== Required action ==
Leave every picture out, and write out the remaining entries exactly.

-- Materials provided follows --

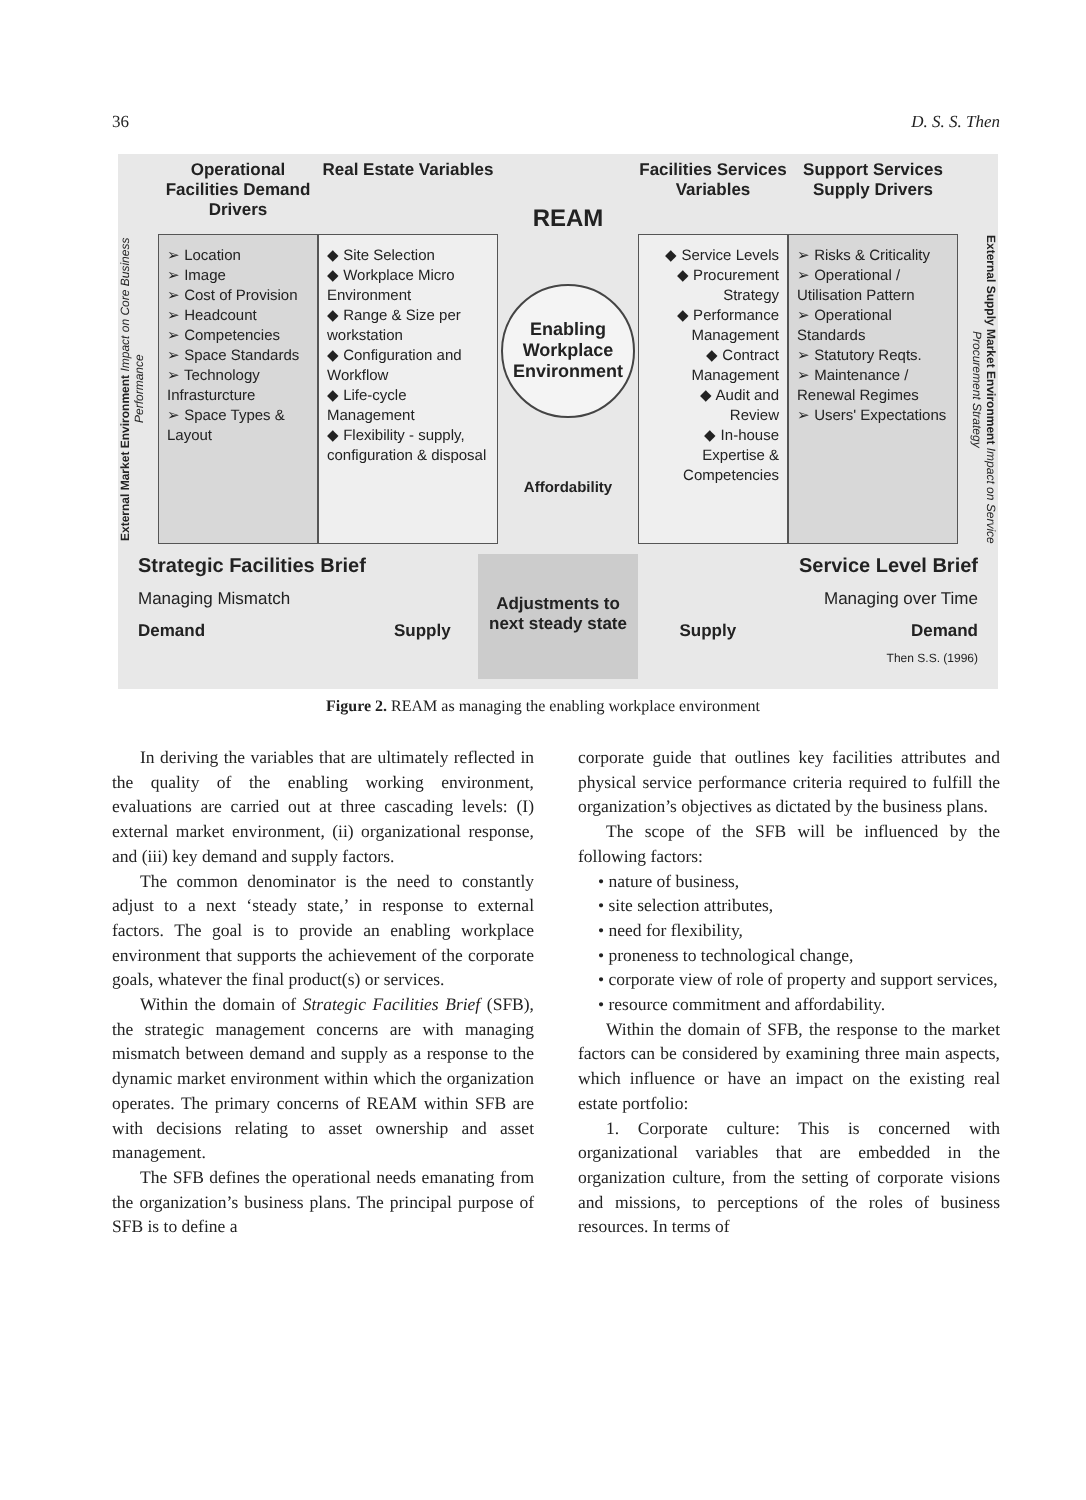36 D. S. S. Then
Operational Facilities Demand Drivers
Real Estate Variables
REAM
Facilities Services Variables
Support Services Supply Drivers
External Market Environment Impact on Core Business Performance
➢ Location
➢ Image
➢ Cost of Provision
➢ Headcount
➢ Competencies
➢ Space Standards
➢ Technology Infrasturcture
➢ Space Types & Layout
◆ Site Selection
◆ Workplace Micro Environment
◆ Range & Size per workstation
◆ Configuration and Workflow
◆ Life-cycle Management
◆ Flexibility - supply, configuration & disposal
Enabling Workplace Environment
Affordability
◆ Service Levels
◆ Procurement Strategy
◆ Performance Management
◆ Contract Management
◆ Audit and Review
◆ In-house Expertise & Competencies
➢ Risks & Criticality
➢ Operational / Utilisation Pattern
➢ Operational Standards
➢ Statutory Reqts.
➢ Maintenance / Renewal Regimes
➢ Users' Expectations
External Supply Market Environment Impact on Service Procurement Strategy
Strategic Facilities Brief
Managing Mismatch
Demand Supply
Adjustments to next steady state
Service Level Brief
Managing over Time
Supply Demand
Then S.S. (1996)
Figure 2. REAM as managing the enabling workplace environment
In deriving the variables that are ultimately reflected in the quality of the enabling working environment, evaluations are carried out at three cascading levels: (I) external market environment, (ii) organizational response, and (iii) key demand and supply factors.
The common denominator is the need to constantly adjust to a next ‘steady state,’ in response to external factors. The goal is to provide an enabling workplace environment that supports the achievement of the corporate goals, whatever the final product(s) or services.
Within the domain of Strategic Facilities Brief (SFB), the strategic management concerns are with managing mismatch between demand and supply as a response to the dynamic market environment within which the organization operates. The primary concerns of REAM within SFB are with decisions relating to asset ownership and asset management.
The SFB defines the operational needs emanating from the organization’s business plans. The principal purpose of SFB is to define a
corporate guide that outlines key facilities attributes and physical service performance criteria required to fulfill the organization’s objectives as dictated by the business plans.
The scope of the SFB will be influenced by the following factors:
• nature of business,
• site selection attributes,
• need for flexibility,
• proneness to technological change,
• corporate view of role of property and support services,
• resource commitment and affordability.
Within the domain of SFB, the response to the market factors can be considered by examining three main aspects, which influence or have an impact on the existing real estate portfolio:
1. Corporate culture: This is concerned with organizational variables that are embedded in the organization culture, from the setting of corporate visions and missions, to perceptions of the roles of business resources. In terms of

-- Materials provided concluded --

== Solution ==
36 D. S. S. Then
Operational Facilities Demand Drivers
Real Estate Variables
REAM
Facilities Services Variables
Support Services Supply Drivers
External Market Environment Impact on Core Business Performance
➢ Location
➢ Image
➢ Cost of Provision
➢ Headcount
➢ Competencies
➢ Space Standards
➢ Technology Infrasturcture
➢ Space Types & Layout
◆ Site Selection
◆ Workplace Micro Environment
◆ Range & Size per workstation
◆ Configuration and Workflow
◆ Life-cycle Management
◆ Flexibility - supply, configuration & disposal
Enabling Workplace Environment
Affordability
◆ Service Levels
◆ Procurement Strategy
◆ Performance Management
◆ Contract Management
◆ Audit and Review
◆ In-house Expertise & Competencies
➢ Risks & Criticality
➢ Operational / Utilisation Pattern
➢ Operational Standards
➢ Statutory Reqts.
➢ Maintenance / Renewal Regimes
➢ Users' Expectations
External Supply Market Environment Impact on Service Procurement Strategy
Strategic Facilities Brief
Managing Mismatch
Demand Supply
Adjustments to next steady state
Service Level Brief
Managing over Time
Supply Demand
Then S.S. (1996)
Figure 2. REAM as managing the enabling workplace environment
In deriving the variables that are ultimately reflected in the quality of the enabling working environment, evaluations are carried out at three cascading levels: (I) external market environment, (ii) organizational response, and (iii) key demand and supply factors.
The common denominator is the need to constantly adjust to a next ‘steady state,’ in response to external factors. The goal is to provide an enabling workplace environment that supports the achievement of the corporate goals, whatever the final product(s) or services.
Within the domain of Strategic Facilities Brief (SFB), the strategic management concerns are with managing mismatch between demand and supply as a response to the dynamic market environment within which the organization operates. The primary concerns of REAM within SFB are with decisions relating to asset ownership and asset management.
The SFB defines the operational needs emanating from the organization’s business plans. The principal purpose of SFB is to define a
corporate guide that outlines key facilities attributes and physical service performance criteria required to fulfill the organization’s objectives as dictated by the business plans.
The scope of the SFB will be influenced by the following factors:
• nature of business,
• site selection attributes,
• need for flexibility,
• proneness to technological change,
• corporate view of role of property and support services,
• resource commitment and affordability.
Within the domain of SFB, the response to the market factors can be considered by examining three main aspects, which influence or have an impact on the existing real estate portfolio:
1. Corporate culture: This is concerned with organizational variables that are embedded in the organization culture, from the setting of corporate visions and missions, to perceptions of the roles of business resources. In terms of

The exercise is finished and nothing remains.